Playing Doctor




Initial Visit?

Wednesday, August 31

Immortality, wednesday

My first appointment in clinic is a woman I’ve never met before with stage IIIC ovarian cancer, a terminal diagnosis. She’s had numerous operations in the preceding seven months for diagnosis and staging of her cancer and resolution of her repeated intestinal obstructions. She is nauseous and had vomited that morning, but as she sits before me, with an ostomy pouch on her left side, we can hear her bowels move. She does not apologize and I do not flinch as her bag fills: We’re both happy for the downward flow.

We talk for a while, and I review her chart. I’m not really sure why she’s seeing me. She’s seeing her Gyn/Onc doctor every other week for monitoring her chemotherapy. So her medical needs were being cared for, except for her high blood pressure, which isn’t much of an issue in someone with a terminal diagnosis.

‘What can I do for you today?’ I ask, as I can see no obvious reason for her visit to me.

She asks for refills on her blood pressure meds. I see that her blood pressure is too high this morning, but the risks of side effects from new medications outweigh any benefit of blood pressure control during her brief lifespan. I write the scripts exactly as she had received them previously. Then sit back in my chair and look at her.

I’m not sure she understands the nature of her diagnosis or that the chemotherapy she’s receiving is only palliative.

‘What,’ I ask, ‘is the goal of your chemotherapy?’

‘To make me feel better, I think.’

‘Okay,’ I say. ‘So you understand that the cancer is not curable? That they are giving you the chemo with the hopes that it will improve how you feel in the time you have left and maybe extend that time by a bit.’

‘Yes,’ she says, and then silence, staring at me, mouth closed. I’m silent too, thinking about how to proceed.

‘Ma’am, has your oncologist or anyone discussed end-of-life issues with you?’

‘No,’ she says, and silence again.

‘Well, I’m just meeting you, so I don’t know that we need to have a full discussion today, but one thing I try to discuss with my patients—all of them really, but it’s especially incumbent upon me when they have cancer or some other life threatening condition—is what you want to have happen when your heart stops beating—when you die. Now, it’s going to happen to all of us, my heart and yours, and the default—the obligation—for us at the hospital and for fire-rescue is to try and restart your heart.’

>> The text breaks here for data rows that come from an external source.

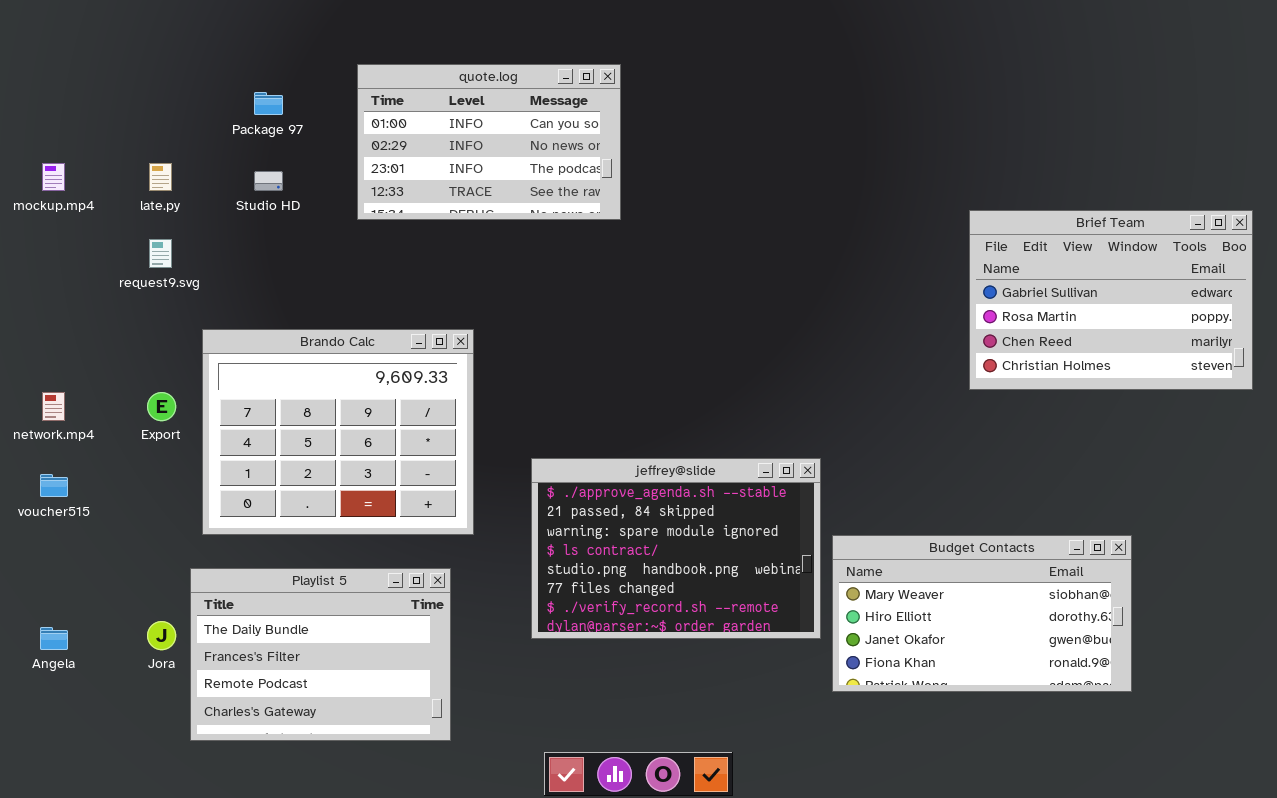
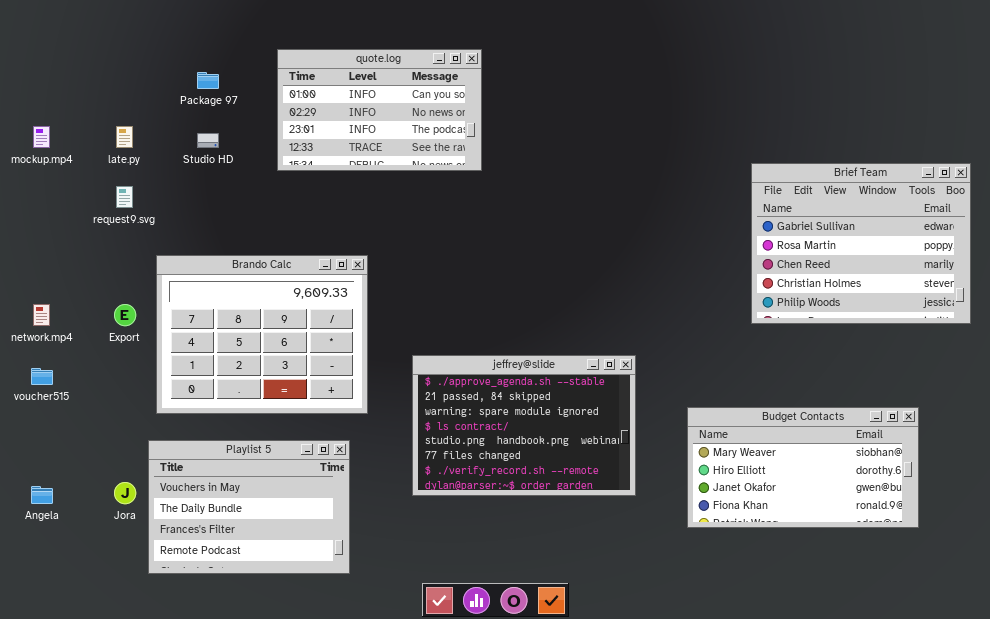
Brief Team: [969,210,1253,390] -> [751,163,971,324], resized
Budget Contacts: [832,535,1132,692] -> [687,407,919,528], moved
Playlist 5: [190,568,451,741] -> [148,440,350,574], scrolled up 1 row

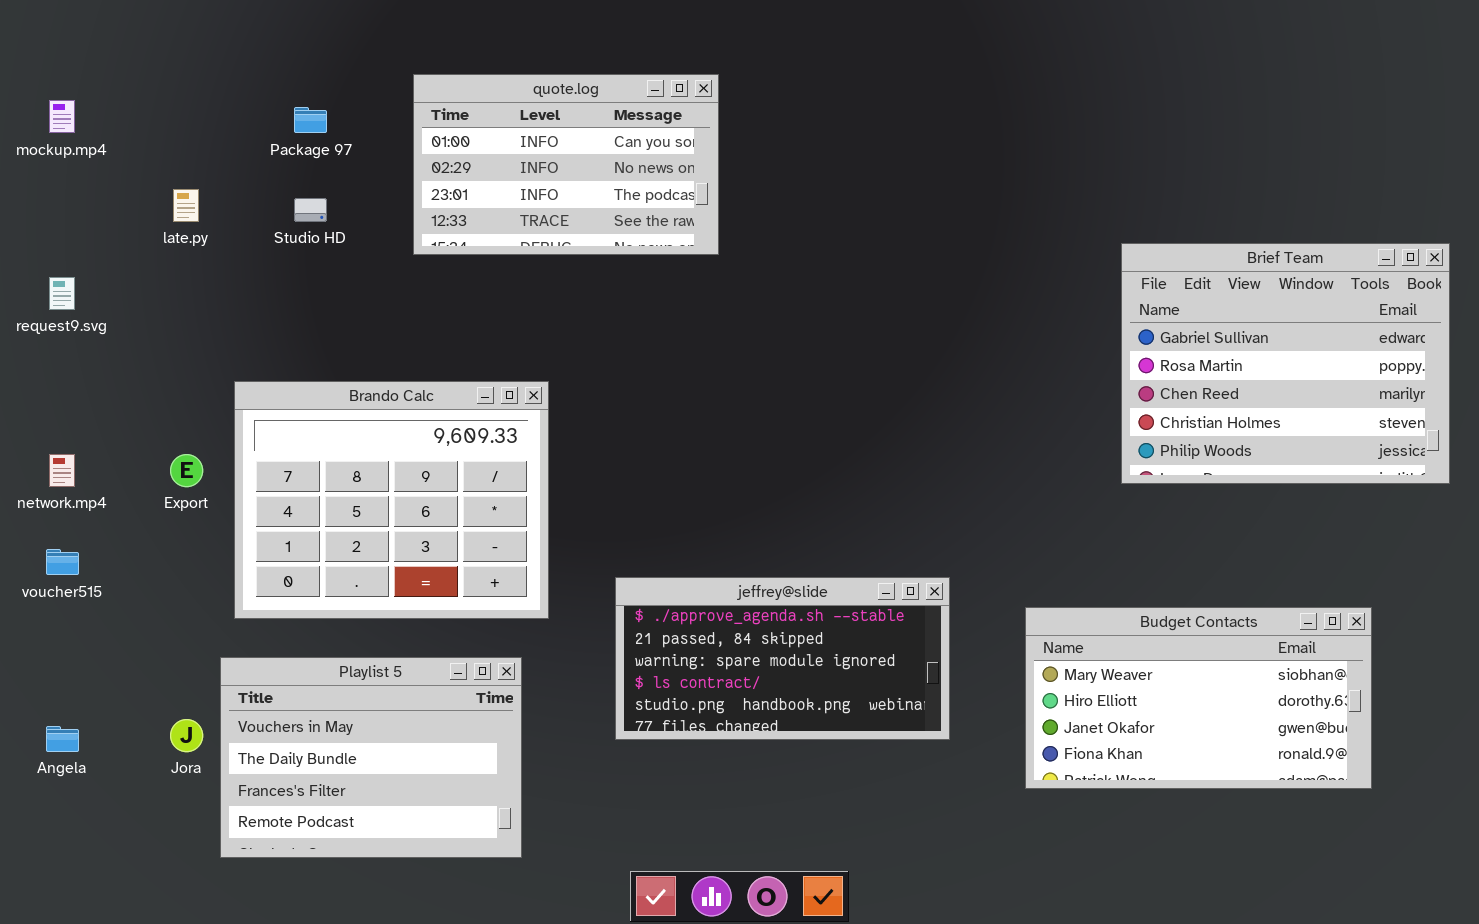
mockup.mp4: [33,126,50,148] -> [49,100,75,133], moved
request9.svg: [116,186,133,208] -> [49,277,75,310], moved
jeffrey@slide: [412,355,636,496] -> [615,577,950,740], resized

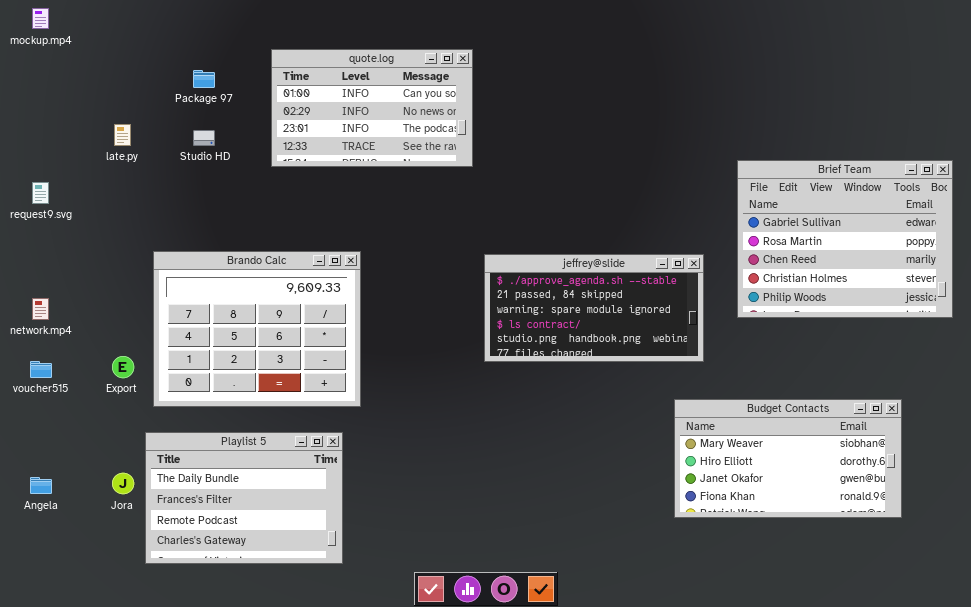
mockup.mp4: [49,100,75,133] -> [32,8,49,29], moved
Export: [170,454,203,487] -> [112,356,134,378], moved
jeffrey@slide: [615,577,950,740] -> [484,254,704,362], moved
Playlist 5: [220,657,522,858] -> [145,432,343,564], scrolled down 1 row

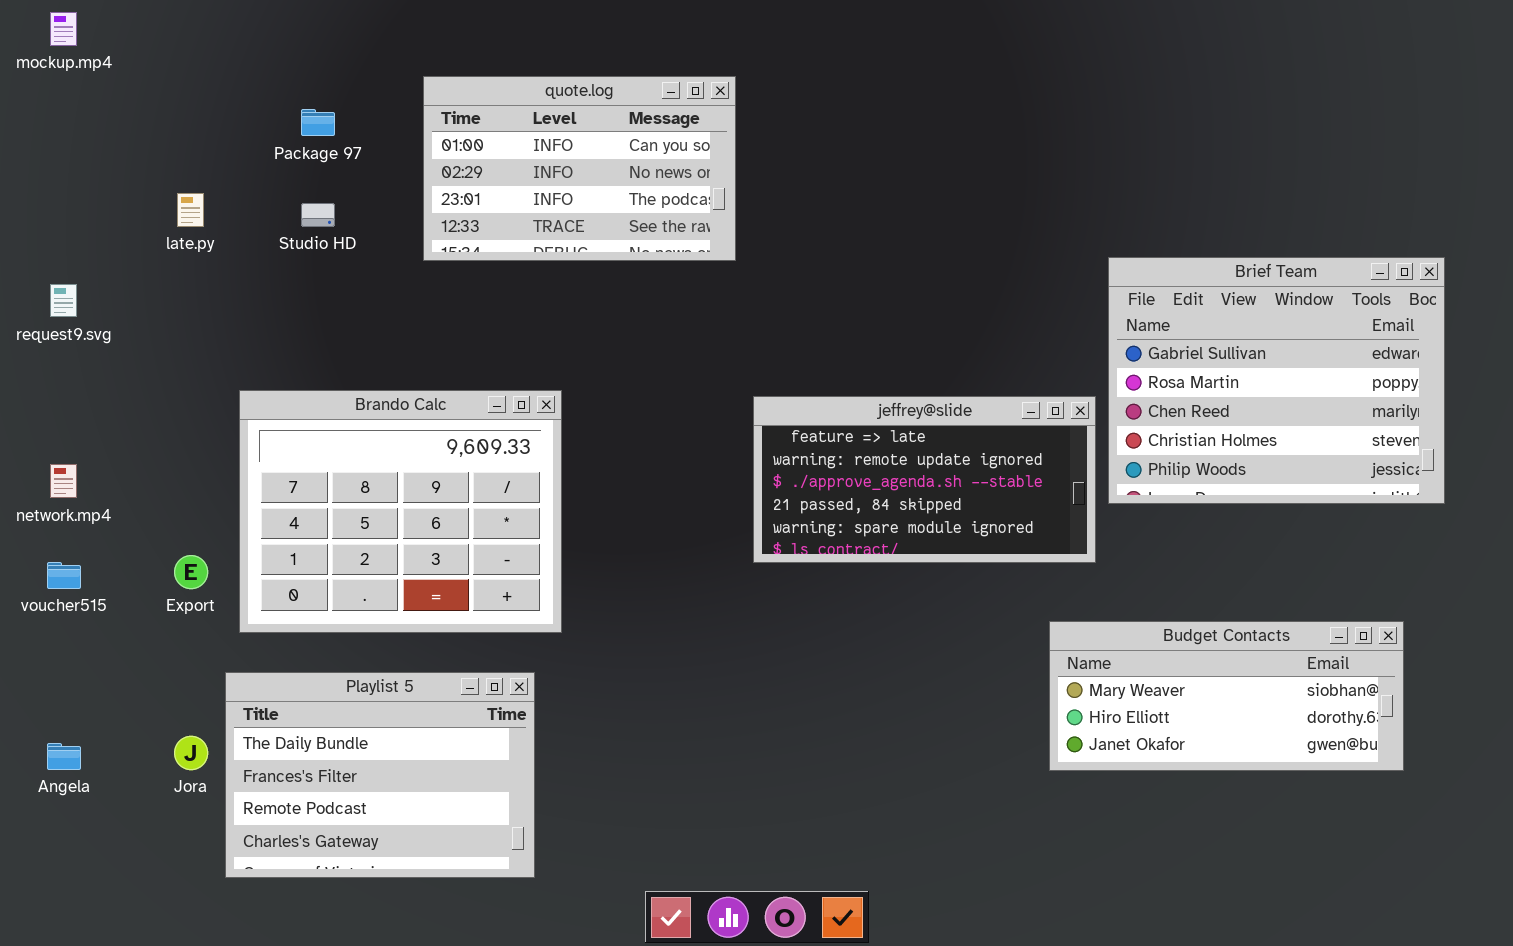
Brief Team: [737,160,953,318] -> [1108,257,1445,504], moved
jeffrey@slide: [484,254,704,362] -> [753,396,1096,563], scrolled up 2 rows
Budget Contacts: [674,399,902,518] -> [1049,621,1404,771], resized

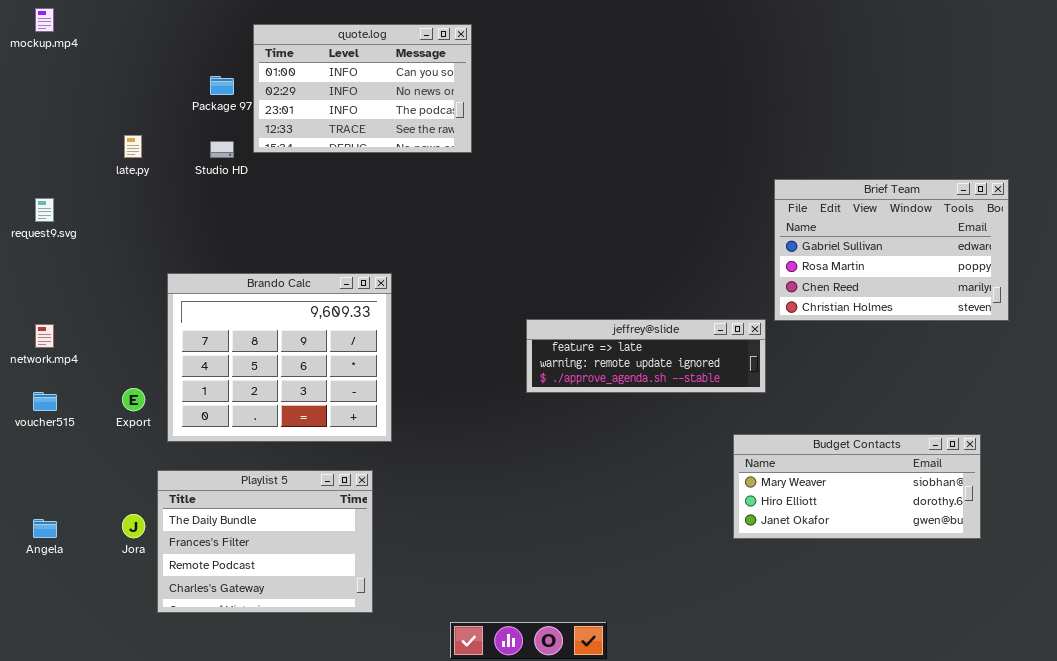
quote.log: [423,76,736,261] -> [253,24,472,153], moved
Brief Team: [1108,257,1445,504] -> [774,179,1009,321], resized
jeffrey@slide: [753,396,1096,563] -> [526,319,766,393], resized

I pause. She says nothing.

‘When we try to restart your heart, it isn’t a gentle massage. We’ll break a lot of your ribs in the process. Then we’ll shock the heart to try and restart it: It’s a lot of electricity and it burns the skin. The goal of all that is to get the heart beating so that we can put a tube down into the lungs and start the ventilator, start the life support machines. If someone does not want to be on life support, all the other things are pointless. For someone otherwise healthy, they may only be on life support for a day or two. But for someone like you, someone whose heart has stopped as part of a terminal illness, the life support will likely continue until your other organs start to fail.’

I pause again. She continues to stare quietly at me, not saying anything.

‘The other thing that I feel we should talk about, is that there is going to come a point when the chemotherapy is going to be stopped, when it won’t be effective at prolonging your life or helping your pain anymore. When that time comes, and maybe before it, I think we may want to get you involved with hospice. Hospice is an organization that specializes in controlling your pain and making you comfortable. They help you and your family deal with everything that occurs when you are dying.’

‘I’m familiar with hospice,’ she says, noncommittally, her silence finally broken for a moment, but then it returns.

‘These are not decisions that need to be made today,’ I said, ‘you can discuss them with your family or oncologist, or you can just think on them for a while. I don’t have any reason to think any of this is eminent. But when the time comes, I don’t want you to make a rushed decision. I think it would be good for you to have some time to ruminate on these things.’

Still silence.

‘Do you have any questions for me?’ I ask.

A moment more of silence, then she says, ‘How old are you?’

‘Ma’am?’

‘You talk like a really old doctor, but you don’t look old,’ she says. ‘No one else has been willing to talk to me about this.’